I remember playing Prodigy as a kid (along with whatever "I guaranty this'll be fun" video game adjacent math exercise my teacher/parent wanted me to do), and knowing what I know now about game design (the most rudimentary principles), I'm starting to see a massive gaping problem in that a lot of the educational games I played, especially about math, were like, embarassed they had to include math?
I mean, I know these games are not made by, like, the worlds best game designers or anything, I know they're low effort, but it was always like "Math is fun! Why is math fun? Uhhhbuhuhuh Dinosaurs. With laser guns." Like, no, Dinosaurs with Laser Guns are fun. That's not related to math. You have to prove MATH is fun, it's self evident that Dinosaurs with Laser Guns are fun.
Taking a look at Prodigy specifically, it's base form was as a monster-taming rpg. How was math integrated? Well, whenever you tried to do something, the game yoinked you into a stylistically different (bland) interface and forced you to do multiplication, blooket style. Except blooket is doing this as a review tool, the game is just a way to force you to do review, whereas Prodigy was pitched to me as a seven year-old as a way to make math fun.
NOOOoooo. That's not how you do that. Just because I'm seven doesn't mean I can't intuit when someone's trying to pull correlation-without-causation, especially because I'd seen the proverbial Dinosaurs with Laser Guns shtick without the Math dragging it down and it was so much cooler.

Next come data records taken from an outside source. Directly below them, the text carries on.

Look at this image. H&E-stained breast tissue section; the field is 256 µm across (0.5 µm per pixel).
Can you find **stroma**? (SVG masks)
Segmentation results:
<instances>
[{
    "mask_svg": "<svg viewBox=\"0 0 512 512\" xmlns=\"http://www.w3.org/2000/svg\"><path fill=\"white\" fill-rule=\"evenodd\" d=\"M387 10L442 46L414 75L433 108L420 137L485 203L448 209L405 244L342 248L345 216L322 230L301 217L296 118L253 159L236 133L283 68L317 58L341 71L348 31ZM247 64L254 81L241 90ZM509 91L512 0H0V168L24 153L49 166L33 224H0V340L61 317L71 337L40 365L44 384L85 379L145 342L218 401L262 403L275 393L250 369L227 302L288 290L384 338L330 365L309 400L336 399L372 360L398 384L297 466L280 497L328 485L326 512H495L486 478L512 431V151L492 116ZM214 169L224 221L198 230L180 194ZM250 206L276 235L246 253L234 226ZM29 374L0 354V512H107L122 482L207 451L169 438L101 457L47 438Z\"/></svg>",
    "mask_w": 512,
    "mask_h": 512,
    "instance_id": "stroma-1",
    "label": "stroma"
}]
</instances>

At the bare minimum, math interfaces in these games should be crunchier. Like, imagine if your calculator, instead of just handing you the number, briefly flashed through the entire calculation process with a mechanical ticking sound and then used typewriter spines to click out the answer. What if, for each place value you got correct with your answer, the number locked itself in steel with a "csmash" sound? Hell, what if their were little animations for calculating operations, where the operand sign did a little flip and then smushed the numbers together with a little "Brrding!" And that's without designing the problems themselves to be satisfying or interesting, or finding ways to integrate the core math operation micro into a macro game structure like some insane math roguelike or math strategy game, or even without overhauling the UI architecture to make the system more usable. Like, typing games do this better by a significant margin, learn from the typing games!
Why am I making this post? Well, when 7 year old me was beginning to get bored of the "Dinosaur Laser Gun" shtick and starting to see the intrusive math architecture underlying it all, I asked, "Why don't I like this?" and concluded that educational games were just bad. Now that I'm older, I know math can be fun in the right circumstances, and now I know that educational games are bad - but they don't have to be! There's a situation vacant!